IM = z₀.₉₉ · Q · σₛ · √(MPOR · dt) = $9,268
VMt = Vt − Vt−1 = Q · (St − St−1) ~ N(0, Q²·σₛ²·dt)
Dealer Loss = max(0, −Vt+MPOR − (IM + last VM payment))
| IM Multiplier | IM ($) | Default Rate | Liq. Default Rate | Mean Fire-Sale Cost | Mean Dealer Loss |
|---|---|---|---|---|---|
| 1.0× (baseline) | $9,268 | 36.3% | 34.9% | $499 | $4,557 |
| 1.5× | $13,903 | 48.2% ↑ | 46.8% | $646 ↑ | $1,934 ↓ |
| 2.0× | $18,537 | 61.5% ↑ | 60.1% | $812 ↑ | $121 ↓↓ |
| 2.5× | $23,171 | 77.2% ↑↑ | 75.8% | $972 ↑↑ | $0 ↓↓↓ |
Higher IM fully protects the Dealer but systematically destroys Investor liquidity. At 2.5×, Dealer losses reach zero while 77% of Investors default — all from liquidity exhaustion, not insolvency.
| MPOR | IM ($) | Default Rate | Mean Fire-Sale Cost | Mean Dealer Loss | P99 Dealer Loss |
|---|---|---|---|---|---|
| 10 days (baseline) | $9,268 | 35.1% | $493 | $4,426 | $20,624 |
| 5 days | $6,554 | 29.5% ↓ | $414 ↓ | $5,262 ↑ | $24,091 ↑ |
| 3 days | $5,077 | 26.9% ↓↓ | $377 ↓↓ | $5,532 ↑↑ | $25,886 ↑↑ |
Reducing MPOR lowers the IM requirement, reducing defaults and fire-sale costs for the Investor. But the Dealer closes out with less collateral, increasing tail losses. A true two-sided trade-off.
| Metric | Daily | Weekly |
|---|---|---|
| Default rate | 36.3% | 34.3% |
| Mean dealer loss | $4,557 | $4,656 |
| Mean fire-sale cost | $499 | $505 |
| Fire-sale events/path | 5.09 | 2.34 |
Weekly VM reduces event frequency but concentrates exposure into larger lump-sum calls.
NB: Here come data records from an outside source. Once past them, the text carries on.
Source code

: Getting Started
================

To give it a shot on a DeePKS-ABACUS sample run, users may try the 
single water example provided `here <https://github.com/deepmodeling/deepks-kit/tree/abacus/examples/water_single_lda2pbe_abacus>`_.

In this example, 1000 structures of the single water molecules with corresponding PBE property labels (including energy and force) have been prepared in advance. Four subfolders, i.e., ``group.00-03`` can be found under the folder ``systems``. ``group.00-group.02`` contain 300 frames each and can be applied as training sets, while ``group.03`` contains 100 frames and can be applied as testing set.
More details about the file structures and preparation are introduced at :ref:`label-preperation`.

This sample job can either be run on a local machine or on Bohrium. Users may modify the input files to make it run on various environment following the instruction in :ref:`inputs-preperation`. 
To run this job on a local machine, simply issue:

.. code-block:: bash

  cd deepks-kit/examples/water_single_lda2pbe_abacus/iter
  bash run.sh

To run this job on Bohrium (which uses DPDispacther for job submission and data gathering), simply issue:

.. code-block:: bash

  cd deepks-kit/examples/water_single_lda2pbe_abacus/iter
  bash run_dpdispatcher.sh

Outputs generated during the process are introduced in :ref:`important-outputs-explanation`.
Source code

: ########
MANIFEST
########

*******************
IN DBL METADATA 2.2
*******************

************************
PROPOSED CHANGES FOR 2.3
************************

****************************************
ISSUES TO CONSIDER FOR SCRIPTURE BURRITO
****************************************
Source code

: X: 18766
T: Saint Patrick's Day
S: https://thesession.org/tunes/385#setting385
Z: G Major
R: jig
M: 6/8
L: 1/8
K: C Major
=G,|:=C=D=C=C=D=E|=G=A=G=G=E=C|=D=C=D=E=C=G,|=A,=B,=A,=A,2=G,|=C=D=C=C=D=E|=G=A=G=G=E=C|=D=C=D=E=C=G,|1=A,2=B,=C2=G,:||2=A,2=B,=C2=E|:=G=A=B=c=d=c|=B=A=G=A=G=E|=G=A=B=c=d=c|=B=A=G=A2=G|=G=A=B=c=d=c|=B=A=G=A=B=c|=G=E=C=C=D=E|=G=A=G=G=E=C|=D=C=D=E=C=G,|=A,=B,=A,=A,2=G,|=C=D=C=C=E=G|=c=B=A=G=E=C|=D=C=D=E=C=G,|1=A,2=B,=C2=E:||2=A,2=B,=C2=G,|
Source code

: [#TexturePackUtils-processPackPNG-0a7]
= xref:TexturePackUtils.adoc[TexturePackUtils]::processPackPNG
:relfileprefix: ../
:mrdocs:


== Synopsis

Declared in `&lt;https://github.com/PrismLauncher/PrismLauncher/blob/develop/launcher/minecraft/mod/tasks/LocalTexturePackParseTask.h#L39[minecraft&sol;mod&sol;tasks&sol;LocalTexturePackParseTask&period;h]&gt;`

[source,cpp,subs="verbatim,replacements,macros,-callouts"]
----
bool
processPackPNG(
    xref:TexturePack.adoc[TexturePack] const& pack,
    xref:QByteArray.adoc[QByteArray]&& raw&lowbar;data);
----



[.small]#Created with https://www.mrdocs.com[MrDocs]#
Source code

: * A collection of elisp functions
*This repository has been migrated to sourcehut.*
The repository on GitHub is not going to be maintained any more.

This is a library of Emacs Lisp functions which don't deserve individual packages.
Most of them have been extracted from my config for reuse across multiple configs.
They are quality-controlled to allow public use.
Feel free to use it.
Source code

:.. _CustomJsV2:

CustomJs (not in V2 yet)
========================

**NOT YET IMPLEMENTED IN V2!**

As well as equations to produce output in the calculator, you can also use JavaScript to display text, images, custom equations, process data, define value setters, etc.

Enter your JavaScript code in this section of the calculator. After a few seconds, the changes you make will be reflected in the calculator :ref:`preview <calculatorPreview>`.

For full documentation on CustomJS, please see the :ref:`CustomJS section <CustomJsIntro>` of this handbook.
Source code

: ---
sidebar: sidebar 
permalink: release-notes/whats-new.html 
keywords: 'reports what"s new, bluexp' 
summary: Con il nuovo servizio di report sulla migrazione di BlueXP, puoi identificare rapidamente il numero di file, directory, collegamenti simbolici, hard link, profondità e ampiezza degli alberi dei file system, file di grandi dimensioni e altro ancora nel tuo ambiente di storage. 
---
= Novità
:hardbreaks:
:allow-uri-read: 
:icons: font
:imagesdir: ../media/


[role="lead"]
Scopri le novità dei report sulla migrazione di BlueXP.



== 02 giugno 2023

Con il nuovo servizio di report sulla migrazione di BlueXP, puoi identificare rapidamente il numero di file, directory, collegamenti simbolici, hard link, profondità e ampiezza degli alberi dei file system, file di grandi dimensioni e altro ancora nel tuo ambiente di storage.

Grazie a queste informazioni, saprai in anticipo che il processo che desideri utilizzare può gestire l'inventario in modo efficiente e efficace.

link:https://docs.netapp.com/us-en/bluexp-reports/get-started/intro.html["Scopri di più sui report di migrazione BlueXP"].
Outcomes are nearly identical — the risk is rescheduled, not reduced.
| Metric | Fire-Sales | Pledging |
|---|---|---|
| Default rate | 36.3% | 36.3% |
| Fire-sale cost | $499 | $0 |
| Mean illiquid pledged | — | $4,406 |
| Mean dealer loss | $4,557 | $1,762 |
Pledging eliminates fire-sale costs and reduces Dealer losses (more collateral held). Default rate unchanged — the Investor's solvency problem remains. Risk is redistributed, not eliminated.
| Scenario | Default Rate | Mean Fire-Sale Cost |
|---|---|---|
| Fixed-vol baseline | 36.3% | $499 |
| Procyclical IM | 79.1% | $1,037 |
| Systemic (endogenous h) | 36.4% | $520 |
Procyclical IM more than doubles the default rate — from 36% to 79% — by demanding additional cash top-ups precisely when prices are falling. The through-the-cycle alternative holds IM near $7,087 regardless of current vol, avoiding the spiral at the cost of slightly underestimating risk in calm periods.
96% of all defaults in the simulation are liquidity-driven — the Investor runs out of assets to meet margin calls, not because it is insolvent. A 1% annual credit probability becomes a 36% actual default rate under realistic balance sheet constraints.
Doubling the IM multiplier reduces mean Dealer losses from $4,557 to $121 but raises the default rate from 36% to 62%. At 2.5×, Dealer losses vanish entirely while 77% of Investors default from liquidity exhaustion.
Accepting illiquid assets as collateral eliminates fire-sale costs and reduces Dealer losses through better collateralisation. But the Dealer now holds illiquid assets it must liquidate at the same 10% haircut on default. The systemic risk is shifted, not removed.
Recalculating IM from current stressed volatility more than doubles the default rate — 36% to 79% — by simultaneously demanding IM top-ups and VM payments when prices are falling. Through-the-cycle IM avoids the spiral at minimal cost in normal times.
Cutting MPOR from 10 to 3 days lowers the IM requirement by 45%, reducing defaults and fire-sale costs for the Investor. But the Dealer closes out with less collateral, raising the P99 Dealer loss from $20,624 to $25,886.
Weekly settlement halves the number of fire-sale events per path but concentrates exposure into larger lump-sum calls. Total defaults, fire-sale costs, and Dealer losses are nearly identical to daily settlement — the risk is rescheduled, not mitigated.